The bed was presented as it had been when she had stayed in it for several days feeling suicidal because of a relationship breakdown. Encapsulating Emin’s work exploring the relationship between her life and her art, it caused a furore when it was shortlisted for the Tate’s Turner Prize in 1999, prompting public debate about the nature of contemporary art.

It divided the critics but helped make her one of the country’s most famous living artists.

The artwork was sold by Charles Saatchi, the collector and advertising executive – an early supporter of Emin and other modern British artists – who had bought the piece in 2000.

The proceeds from its sale will benefit the Saatchi Gallery’s foundation, Christie’s said.

The auction house did not identify the buyer, but its head of contemporary art, Francis Outred, hinted it was an institution.

Mr Outred told a press conference after the sale: “We can’t announce it but I think it is going to end up somewhere important so watch this space for an announcement.”

Ms Emin, who was made a CBE in the New Year Honours list in 2012, was said to be delighted.
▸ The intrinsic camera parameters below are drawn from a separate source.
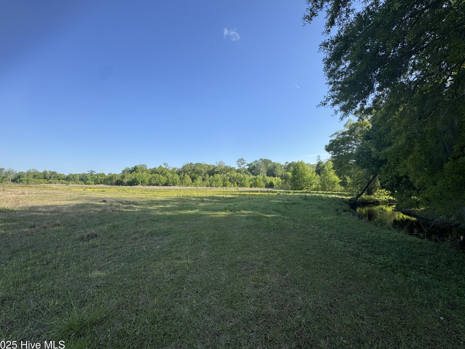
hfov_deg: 98.2
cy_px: 175
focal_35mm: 15
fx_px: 201
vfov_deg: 81.7
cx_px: 234
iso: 50
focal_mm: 2.22
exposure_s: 1/1370
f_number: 2.2
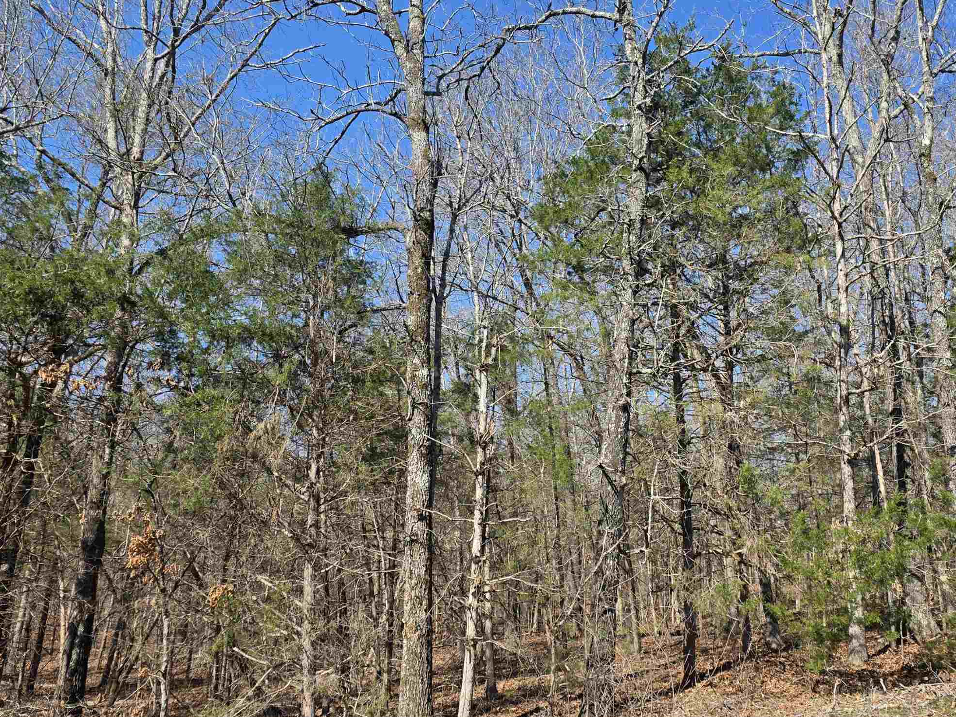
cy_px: 350
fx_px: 994
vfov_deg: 39.7
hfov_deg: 50.8
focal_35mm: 36
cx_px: 607
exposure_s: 1/2635
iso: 80
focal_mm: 6.3
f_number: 1.7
Speaking at Christie’s last week, she said she still stood by her work which “changed people’s perceptions of art”.

The sale was part of an auction of postwar and contemporary art that raised a total of £99.4m. The top lot of the sale was Francis Bacon’s “Study for Head of Lucian Freud” that sold for £11.5m. This came from the estate of the children’s author Roald Dahl.

Works by seven of the artists on sale achieved record prices at auction, including Peter Doig, Tracey Emin, Jean Dubuffet and Michelangelo Pistoletto.